WRITTEN REQUEST:
Give back every line of the records below without changing a word, but leave out the pictures.

DATA TO PROCESS:
—————
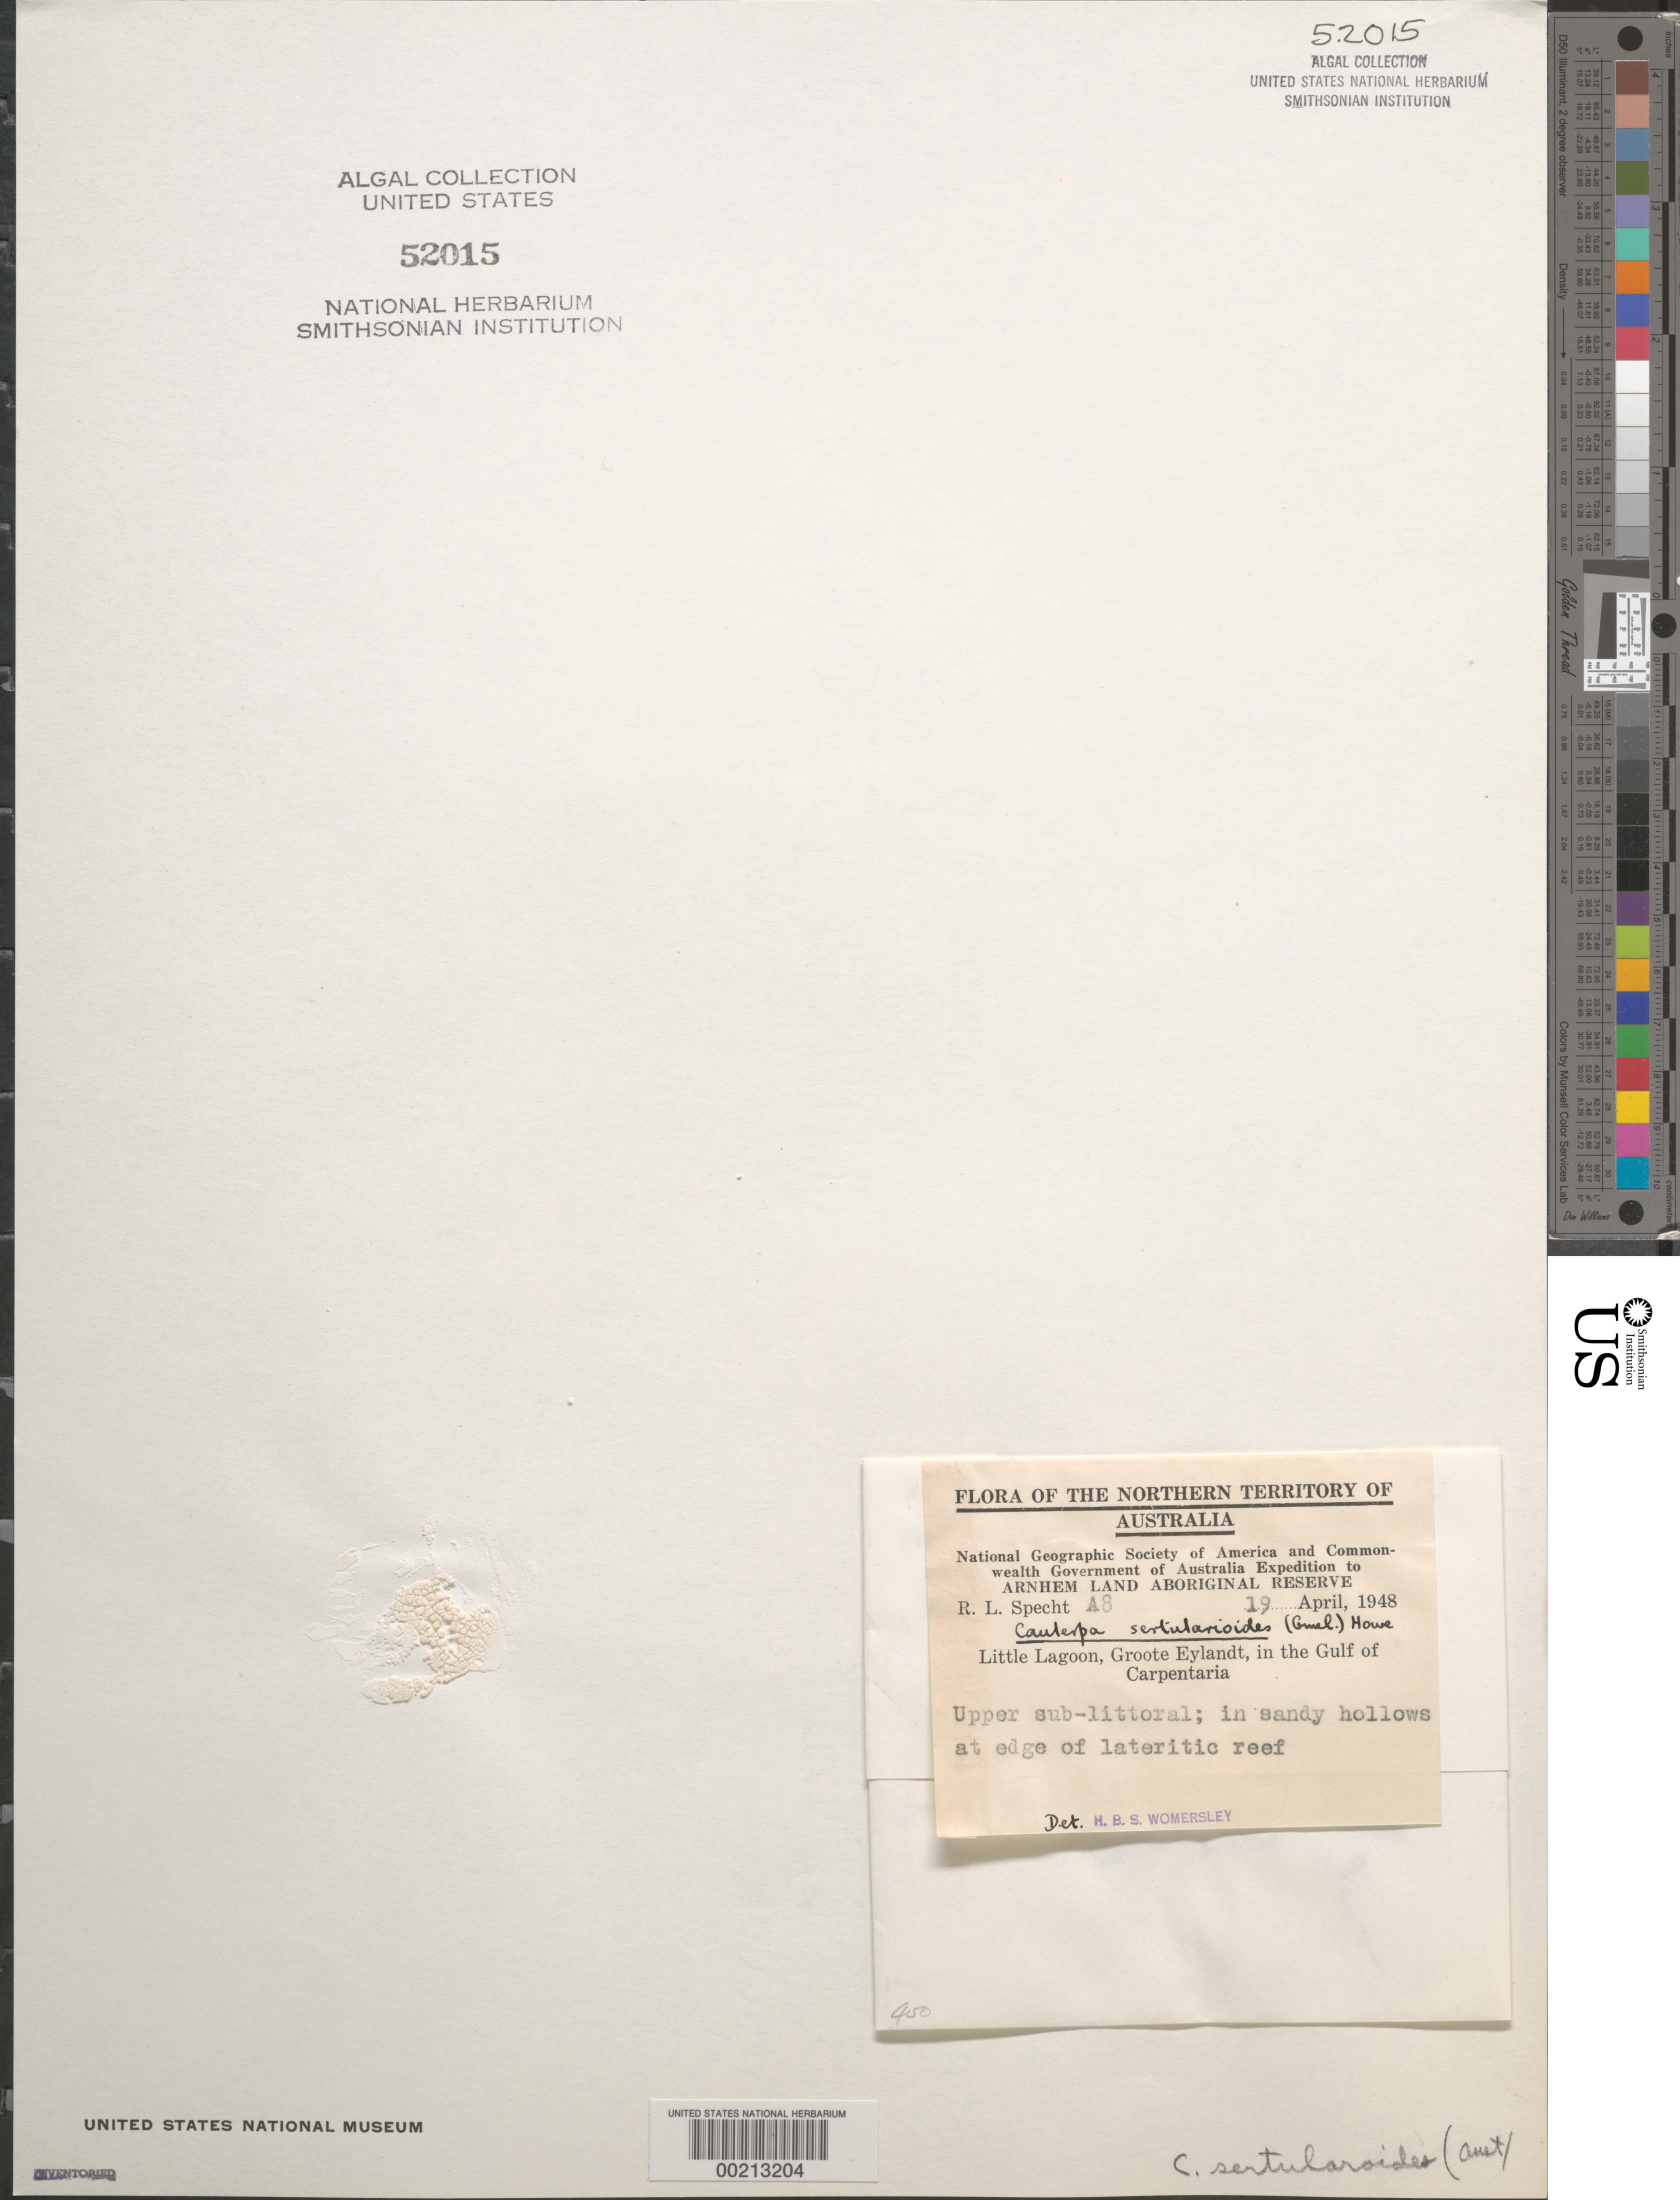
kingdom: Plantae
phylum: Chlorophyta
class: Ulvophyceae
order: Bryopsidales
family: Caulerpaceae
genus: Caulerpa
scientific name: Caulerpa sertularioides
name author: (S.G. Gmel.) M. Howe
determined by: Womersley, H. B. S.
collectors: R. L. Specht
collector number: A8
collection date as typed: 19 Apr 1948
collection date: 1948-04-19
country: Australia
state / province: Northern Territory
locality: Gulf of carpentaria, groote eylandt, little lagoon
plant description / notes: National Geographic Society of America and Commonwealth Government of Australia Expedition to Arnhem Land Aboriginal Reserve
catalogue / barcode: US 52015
—————
OUTPUT BELOW:
kingdom: Plantae
phylum: Chlorophyta
class: Ulvophyceae
order: Bryopsidales
family: Caulerpaceae
genus: Caulerpa
scientific name: Caulerpa sertularioides
name author: (S.G. Gmel.) M. Howe
determined by: Womersley, H. B. S.
collectors: R. L. Specht
collector number: A8
collection date as typed: 19 Apr 1948
collection date: 1948-04-19
country: Australia
state / province: Northern Territory
locality: Gulf of carpentaria, groote eylandt, little lagoon
plant description / notes: National Geographic Society of America and Commonwealth Government of Australia Expedition to Arnhem Land Aboriginal Reserve
catalogue / barcode: US 52015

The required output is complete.